O encontro ocorreu no Centro de Educação de Tempo Integral (CETI) José de Araújo Rodrigues, onde estudantes participaram de atividades educativas sobre bullying, cyberbullying e a influência das redes sociais nessas práticas.
Os alunos também receberam informações sobre diferentes formas de discriminação, além de orientações sobre como denunciar situações de violência e acolher pessoas que sejam vítimas desses episódios.
Para o defensor público Thiago Torres, a educação em direitos voltada a crianças e adolescentes é uma ferramenta importante para ajudar a identificar situações de violência e discriminação e buscar formas de enfrentá-las.
“É importante que essa geração saiba que buscar ajuda, não aceitar sofrer violência dentro da escola e denunciar não é drama. É uma forma de conscientização. Se houve equívocos no passado, temos que corrigi-los no presente e também pensar no futuro”, destacou.
Segundo o defensor, a conscientização também contribui para que as pessoas compreendam quando determinadas atitudes podem representar uma violação de direitos.
“Muitas vezes, a pessoa nem sabe que está violando um direito, e é por isso que a conscientização é tão importante. Da mesma forma, quem é vítima de discriminação ou bullying precisa saber que pode ser acolhido e que deve buscar ajuda e denunciar a violência”, afirmou.
Defensoria atua como rede de proteção
Durante a atividade, o debate sobre capacitismo também foi relacionado às formas de proteção e assistência disponíveis para pessoas que enfrentam situações de discriminação ou violência.
A Defensoria Pública desenvolve ações de acolhimento e orientação às vítimas. Casos envolvendo ofensas relacionadas à deficiência, exclusão, tratamento discriminatório ou episódios recorrentes de bullying podem ser encaminhados à instituição.
“A Defensoria pode atuar, primeiramente, com orientação e conscientização ou, eventualmente, agir para inibir os casos de discriminação e violência. Isso pode ocorrer por meio de medidas administrativas junto à escola ou aos ambientes em que essas situações estão acontecendo”, explicou Thiago Torres.

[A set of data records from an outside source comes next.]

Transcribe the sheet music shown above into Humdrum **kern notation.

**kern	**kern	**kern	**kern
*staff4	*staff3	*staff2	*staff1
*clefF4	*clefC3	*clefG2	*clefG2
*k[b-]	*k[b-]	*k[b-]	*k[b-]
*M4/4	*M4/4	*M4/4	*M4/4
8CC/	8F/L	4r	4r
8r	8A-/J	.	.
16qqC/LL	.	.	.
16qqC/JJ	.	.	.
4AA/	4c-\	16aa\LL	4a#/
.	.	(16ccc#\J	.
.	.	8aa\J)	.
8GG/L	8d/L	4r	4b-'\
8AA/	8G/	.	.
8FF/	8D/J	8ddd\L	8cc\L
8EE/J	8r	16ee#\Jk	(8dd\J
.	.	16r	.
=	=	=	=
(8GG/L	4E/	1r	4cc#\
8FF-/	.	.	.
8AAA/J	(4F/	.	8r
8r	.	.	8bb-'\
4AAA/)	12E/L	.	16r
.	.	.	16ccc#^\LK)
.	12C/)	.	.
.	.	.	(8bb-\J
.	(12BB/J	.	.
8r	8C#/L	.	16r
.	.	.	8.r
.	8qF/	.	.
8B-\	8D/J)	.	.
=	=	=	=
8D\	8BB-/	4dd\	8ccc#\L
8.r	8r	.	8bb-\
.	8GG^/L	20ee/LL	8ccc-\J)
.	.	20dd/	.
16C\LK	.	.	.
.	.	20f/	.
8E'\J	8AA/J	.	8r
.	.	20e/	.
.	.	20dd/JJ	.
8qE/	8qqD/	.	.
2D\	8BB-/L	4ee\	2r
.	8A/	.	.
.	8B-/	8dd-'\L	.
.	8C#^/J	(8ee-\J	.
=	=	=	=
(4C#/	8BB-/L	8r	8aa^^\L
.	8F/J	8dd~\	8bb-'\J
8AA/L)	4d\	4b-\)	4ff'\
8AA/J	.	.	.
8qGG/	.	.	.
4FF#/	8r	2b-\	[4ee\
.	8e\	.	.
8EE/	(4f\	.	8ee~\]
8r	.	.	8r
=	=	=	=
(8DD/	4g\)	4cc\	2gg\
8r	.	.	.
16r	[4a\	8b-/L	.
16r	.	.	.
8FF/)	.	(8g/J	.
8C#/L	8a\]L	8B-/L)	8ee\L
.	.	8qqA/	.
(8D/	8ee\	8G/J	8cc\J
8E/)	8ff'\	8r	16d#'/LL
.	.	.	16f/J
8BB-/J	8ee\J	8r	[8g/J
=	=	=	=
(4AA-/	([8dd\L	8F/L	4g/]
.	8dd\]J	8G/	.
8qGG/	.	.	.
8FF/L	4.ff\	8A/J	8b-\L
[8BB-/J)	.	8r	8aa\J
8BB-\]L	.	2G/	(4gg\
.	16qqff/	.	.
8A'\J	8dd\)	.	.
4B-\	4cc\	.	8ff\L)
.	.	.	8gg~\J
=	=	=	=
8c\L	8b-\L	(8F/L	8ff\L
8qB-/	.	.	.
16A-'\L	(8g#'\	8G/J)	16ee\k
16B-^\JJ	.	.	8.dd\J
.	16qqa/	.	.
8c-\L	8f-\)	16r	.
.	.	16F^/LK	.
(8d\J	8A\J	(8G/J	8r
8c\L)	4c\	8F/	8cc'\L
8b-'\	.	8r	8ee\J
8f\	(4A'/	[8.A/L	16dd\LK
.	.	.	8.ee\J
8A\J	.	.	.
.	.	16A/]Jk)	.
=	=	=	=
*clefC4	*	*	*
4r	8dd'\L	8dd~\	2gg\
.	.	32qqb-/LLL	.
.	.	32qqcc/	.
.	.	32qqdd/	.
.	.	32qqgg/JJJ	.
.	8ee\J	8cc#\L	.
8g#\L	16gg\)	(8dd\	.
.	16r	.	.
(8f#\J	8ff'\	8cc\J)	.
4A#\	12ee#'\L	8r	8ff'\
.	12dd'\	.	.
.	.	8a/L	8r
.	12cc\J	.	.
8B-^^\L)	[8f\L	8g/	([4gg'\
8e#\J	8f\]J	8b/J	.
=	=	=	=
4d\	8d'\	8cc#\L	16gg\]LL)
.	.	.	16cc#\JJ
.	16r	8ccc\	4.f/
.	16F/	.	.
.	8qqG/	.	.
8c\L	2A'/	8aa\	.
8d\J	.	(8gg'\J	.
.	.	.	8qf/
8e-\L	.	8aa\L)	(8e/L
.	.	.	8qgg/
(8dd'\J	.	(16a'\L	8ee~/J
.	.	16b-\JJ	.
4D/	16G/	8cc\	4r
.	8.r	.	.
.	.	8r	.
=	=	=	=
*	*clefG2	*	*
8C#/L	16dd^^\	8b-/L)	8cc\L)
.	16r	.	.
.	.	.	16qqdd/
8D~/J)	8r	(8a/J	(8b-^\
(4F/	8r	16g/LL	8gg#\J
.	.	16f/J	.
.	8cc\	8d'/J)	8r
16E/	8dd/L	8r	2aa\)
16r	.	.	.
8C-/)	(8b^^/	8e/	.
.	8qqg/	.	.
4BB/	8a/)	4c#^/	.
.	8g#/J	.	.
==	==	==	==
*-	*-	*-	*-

A proposta é fortalecer a rede de proteção e ampliar o conhecimento de estudantes, educadores e da comunidade sobre os direitos das pessoas com deficiência e os mecanismos existentes para enfrentar situações de violência e discriminação.
Campanha terá ações em outros municípios
A campanha “Onde Tem Inclusão, Não Tem Assédio” é promovida pelo Tribunal Regional do Trabalho para ampliar o debate sobre capacitismo, inclusão, acessibilidade, assédio e discriminação.
Depois de Codajás, a programação segue para Manicoré, no dia 25 de setembro, e Apuí, no dia 30. Em Manaus, a atividade está prevista para 16 de outubro e terá como tema principal a inclusão das pessoas com deficiência no mercado de trabalho.
A primeira edição da campanha foi realizada em março deste ano, no município de Coari, com o tema “Grupos Vulneráveis”.
Também integram as ações a Comissão Permanente de Acessibilidade e Inclusão do Tribunal de Justiça do Estado do Amazonas (TJAM), o Programa de Pós-Graduação Stricto Sensu em Direito Ambiental da Universidade do Estado do Amazonas (PPGDA/UEA), o projeto de extensão “Guardiões da Amazônia: educação ambiental, cidadania e inclusão nas escolas públicas” e o Ministério Público do Trabalho no Amazonas e em Roraima (MPT-AM/RR).